Defiant Christians petition China parliament
Asia One, May 12, 2011
BEIJING, CHINA – A group of underground Chinese Christian churches has issued a defiant petition to the country’s parliament demanding respect for their constitutional right to freedom of religion.
The petition – signed by the pastors of 17 top unregistered churches – was addressed to Wu Bangguo, chairman of China’s parliament, urging the legislature to pass a law to protect religious freedom in the officially atheist country.
It complained of an ongoing nationwide crackdown aimed at shutting down “underground” or “home” churches.
In China, about 20 million Protestants and Catholics worship in official churches, while membership of “underground” churches which refuse to bow to government controls on religion has grown to an estimated 50 million.
The action was the first time so many unregistered churches had grouped together to publicly address freedom of worship in the Communist country, said the US-based rights group China Aid, which posted the petition on its website.
“For the last six decades, the rights to liberty of religious faith granted to our country’s Christians by the Constitution of the People’s Republic of China have not been put into practice,” said the petition, dated May 10.
It urged the parliament to investigate the constitutionality of the government’s “religious management” policy, which restricts and suppresses religious freedom through “politically-charged” government-run churches.
The petition also urged a probe into efforts by authorities to shut down Beijing’s Shouwang Church, the capital’s leading unregistered church with a congregation of more than 1,000, largely business people and academics.
Since 2009, Beijing authorities have repeatedly closed Shouwang’s places of worship, put church leaders under house arrest and detained hundreds of followers who have had to resort to worshipping outdoors, the petition said.
“We have observed the conflict between state and church unfolding recently in our capital Beijing and have so far seen no sign of the conflict being resolved,” the petition said.

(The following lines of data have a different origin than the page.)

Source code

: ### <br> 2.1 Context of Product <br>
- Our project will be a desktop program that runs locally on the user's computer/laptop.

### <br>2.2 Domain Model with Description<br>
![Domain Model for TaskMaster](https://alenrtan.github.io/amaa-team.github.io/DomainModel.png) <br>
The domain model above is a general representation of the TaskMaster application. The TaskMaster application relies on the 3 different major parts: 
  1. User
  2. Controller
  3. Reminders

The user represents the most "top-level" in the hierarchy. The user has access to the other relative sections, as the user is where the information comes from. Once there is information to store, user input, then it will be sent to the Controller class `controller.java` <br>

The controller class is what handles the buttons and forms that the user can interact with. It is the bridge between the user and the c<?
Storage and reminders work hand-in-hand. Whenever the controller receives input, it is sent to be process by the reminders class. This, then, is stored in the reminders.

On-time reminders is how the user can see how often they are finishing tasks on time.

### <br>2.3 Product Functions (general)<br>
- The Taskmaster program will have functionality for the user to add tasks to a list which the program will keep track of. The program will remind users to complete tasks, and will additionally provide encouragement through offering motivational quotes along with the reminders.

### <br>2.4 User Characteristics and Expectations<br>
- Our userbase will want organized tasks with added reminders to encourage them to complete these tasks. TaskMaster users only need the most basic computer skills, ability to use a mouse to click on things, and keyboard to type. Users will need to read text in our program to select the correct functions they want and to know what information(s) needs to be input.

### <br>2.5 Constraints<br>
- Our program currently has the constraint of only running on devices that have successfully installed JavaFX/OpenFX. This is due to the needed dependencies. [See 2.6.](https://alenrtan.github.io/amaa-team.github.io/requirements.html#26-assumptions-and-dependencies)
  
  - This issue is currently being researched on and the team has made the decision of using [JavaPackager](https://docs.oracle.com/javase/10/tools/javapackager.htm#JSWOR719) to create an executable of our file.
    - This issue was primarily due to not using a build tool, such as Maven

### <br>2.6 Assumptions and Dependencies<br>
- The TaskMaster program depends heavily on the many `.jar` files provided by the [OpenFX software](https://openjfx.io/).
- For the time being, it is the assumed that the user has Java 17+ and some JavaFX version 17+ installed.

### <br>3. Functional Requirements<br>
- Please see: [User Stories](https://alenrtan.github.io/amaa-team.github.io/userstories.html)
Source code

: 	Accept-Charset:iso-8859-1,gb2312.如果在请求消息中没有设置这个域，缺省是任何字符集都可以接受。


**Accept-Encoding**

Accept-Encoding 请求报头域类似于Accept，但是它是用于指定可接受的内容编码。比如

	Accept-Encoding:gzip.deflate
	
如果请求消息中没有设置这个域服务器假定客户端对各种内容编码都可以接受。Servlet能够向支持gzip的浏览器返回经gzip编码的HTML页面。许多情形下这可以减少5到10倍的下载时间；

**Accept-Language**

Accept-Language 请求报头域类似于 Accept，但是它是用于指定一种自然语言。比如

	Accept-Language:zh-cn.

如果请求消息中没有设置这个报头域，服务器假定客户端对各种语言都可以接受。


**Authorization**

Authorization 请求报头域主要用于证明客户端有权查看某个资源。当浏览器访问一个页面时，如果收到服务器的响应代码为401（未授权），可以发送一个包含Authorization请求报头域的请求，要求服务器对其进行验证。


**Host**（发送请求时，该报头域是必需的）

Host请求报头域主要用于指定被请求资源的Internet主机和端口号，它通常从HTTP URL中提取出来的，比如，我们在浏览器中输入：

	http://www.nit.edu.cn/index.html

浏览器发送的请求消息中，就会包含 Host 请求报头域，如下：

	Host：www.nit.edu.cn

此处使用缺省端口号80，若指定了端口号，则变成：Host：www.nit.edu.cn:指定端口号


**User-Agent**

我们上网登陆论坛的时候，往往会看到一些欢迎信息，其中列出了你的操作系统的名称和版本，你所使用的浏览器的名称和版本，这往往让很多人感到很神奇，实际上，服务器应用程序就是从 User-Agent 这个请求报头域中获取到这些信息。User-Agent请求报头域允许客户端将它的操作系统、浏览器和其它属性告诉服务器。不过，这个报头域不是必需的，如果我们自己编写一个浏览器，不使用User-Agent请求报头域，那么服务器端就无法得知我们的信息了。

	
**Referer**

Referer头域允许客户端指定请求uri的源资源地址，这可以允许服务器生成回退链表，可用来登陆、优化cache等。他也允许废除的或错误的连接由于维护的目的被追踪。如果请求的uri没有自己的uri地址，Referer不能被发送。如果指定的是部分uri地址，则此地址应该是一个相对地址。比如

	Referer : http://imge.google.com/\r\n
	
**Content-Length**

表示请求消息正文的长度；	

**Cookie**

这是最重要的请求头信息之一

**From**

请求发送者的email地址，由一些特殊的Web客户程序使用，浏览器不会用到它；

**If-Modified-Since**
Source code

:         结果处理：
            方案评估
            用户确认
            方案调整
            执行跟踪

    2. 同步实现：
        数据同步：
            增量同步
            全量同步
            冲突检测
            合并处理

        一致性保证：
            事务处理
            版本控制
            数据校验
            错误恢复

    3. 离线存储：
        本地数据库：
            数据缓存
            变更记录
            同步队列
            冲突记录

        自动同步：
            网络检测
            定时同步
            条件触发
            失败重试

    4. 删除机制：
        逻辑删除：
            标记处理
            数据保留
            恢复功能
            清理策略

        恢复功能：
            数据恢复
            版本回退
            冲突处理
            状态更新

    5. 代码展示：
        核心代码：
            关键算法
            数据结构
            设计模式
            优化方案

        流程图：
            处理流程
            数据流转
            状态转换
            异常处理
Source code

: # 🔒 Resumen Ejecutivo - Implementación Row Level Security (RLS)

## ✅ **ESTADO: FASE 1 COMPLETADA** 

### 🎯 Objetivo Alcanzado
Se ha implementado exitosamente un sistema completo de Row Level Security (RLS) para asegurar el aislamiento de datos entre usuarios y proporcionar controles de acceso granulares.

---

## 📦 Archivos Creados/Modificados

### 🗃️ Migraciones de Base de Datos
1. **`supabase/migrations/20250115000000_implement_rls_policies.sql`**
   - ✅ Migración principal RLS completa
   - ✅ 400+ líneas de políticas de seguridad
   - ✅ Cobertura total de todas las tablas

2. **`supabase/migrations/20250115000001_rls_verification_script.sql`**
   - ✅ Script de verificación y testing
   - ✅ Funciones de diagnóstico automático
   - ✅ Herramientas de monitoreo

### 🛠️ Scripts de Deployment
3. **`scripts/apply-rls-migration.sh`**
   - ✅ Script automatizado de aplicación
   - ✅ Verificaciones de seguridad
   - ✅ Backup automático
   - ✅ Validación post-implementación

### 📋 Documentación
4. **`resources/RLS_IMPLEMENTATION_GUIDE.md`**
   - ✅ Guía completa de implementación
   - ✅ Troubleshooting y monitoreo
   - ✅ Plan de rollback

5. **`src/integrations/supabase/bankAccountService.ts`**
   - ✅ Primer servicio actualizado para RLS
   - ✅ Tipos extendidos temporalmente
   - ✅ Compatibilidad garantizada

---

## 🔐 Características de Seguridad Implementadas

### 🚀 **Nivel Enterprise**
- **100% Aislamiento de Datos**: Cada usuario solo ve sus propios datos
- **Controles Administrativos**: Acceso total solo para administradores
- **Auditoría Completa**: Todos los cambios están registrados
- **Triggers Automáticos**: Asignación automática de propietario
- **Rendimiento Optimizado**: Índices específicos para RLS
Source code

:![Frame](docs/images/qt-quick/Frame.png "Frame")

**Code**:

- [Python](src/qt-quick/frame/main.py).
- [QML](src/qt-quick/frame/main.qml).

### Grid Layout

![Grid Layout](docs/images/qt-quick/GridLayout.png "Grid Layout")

“Similar incidents where a local church was forced to hold outdoor services due to governmental pressure on place of congregation took place in Shanghai, Guangzhou, Chengdu and Linfen.”
Meanwhile, China Aid said a Protestant church in central China’s Henan province was raided by police on Tuesday and a South Korean Bible instructor and his Chinese wife were taken into custody.
Another 51 church members, including two South Korean pastors, were detained overnight but released, the group said.